(GIVEN RECORDS)

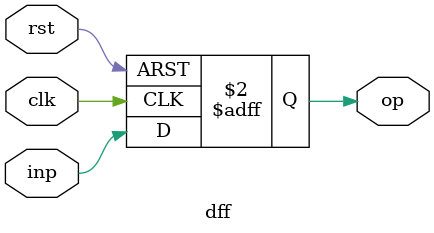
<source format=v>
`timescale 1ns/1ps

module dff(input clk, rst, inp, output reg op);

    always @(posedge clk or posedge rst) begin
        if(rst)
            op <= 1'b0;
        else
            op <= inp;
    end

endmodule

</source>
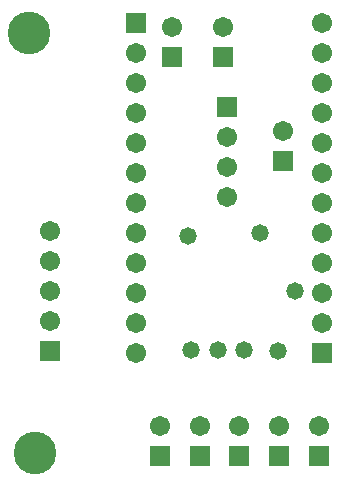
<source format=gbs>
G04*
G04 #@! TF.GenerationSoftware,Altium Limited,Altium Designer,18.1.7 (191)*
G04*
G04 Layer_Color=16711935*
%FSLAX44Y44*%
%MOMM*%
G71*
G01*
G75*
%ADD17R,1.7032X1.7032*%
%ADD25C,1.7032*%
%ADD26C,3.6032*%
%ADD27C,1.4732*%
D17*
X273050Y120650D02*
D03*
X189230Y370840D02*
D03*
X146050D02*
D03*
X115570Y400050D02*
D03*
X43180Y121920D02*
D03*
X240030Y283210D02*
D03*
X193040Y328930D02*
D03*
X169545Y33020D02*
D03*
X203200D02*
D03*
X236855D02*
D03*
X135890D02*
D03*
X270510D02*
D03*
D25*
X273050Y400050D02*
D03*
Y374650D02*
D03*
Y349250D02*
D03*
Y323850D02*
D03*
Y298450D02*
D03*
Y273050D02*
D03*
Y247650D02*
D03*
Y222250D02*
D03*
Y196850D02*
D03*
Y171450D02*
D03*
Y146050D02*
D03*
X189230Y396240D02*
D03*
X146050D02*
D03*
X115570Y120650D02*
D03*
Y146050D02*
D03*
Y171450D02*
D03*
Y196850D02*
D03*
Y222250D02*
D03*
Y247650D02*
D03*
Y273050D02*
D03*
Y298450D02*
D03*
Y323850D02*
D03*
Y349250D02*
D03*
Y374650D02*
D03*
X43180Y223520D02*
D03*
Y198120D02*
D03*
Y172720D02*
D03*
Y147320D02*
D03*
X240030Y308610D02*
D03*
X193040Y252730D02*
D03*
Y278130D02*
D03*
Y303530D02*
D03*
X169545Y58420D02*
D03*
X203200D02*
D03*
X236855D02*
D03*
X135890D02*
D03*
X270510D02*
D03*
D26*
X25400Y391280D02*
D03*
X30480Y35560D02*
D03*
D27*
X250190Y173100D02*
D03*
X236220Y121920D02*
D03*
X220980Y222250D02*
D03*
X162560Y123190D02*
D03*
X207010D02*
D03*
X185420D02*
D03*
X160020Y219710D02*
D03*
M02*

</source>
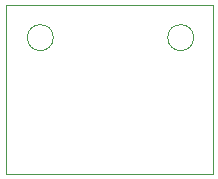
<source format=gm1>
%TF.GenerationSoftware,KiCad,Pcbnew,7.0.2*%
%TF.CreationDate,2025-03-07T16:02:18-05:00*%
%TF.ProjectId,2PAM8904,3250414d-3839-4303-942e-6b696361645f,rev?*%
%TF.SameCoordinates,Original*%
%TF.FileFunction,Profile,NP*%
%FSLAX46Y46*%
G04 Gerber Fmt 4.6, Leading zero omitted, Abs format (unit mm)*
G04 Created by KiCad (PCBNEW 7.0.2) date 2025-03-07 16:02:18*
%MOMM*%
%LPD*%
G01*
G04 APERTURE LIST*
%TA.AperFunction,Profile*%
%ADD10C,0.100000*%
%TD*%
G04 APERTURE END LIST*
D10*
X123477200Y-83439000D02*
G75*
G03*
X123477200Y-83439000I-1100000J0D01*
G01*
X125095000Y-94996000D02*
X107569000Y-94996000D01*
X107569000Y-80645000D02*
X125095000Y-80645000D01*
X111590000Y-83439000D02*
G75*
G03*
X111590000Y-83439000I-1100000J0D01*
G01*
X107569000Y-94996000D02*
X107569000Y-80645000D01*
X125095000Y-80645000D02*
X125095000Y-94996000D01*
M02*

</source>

(End GIVEN RECORDS)

## TASK DETAILS
Answer with a single number, the count of lines in the data that contain "Profile".

## WRITTEN ANSWER
2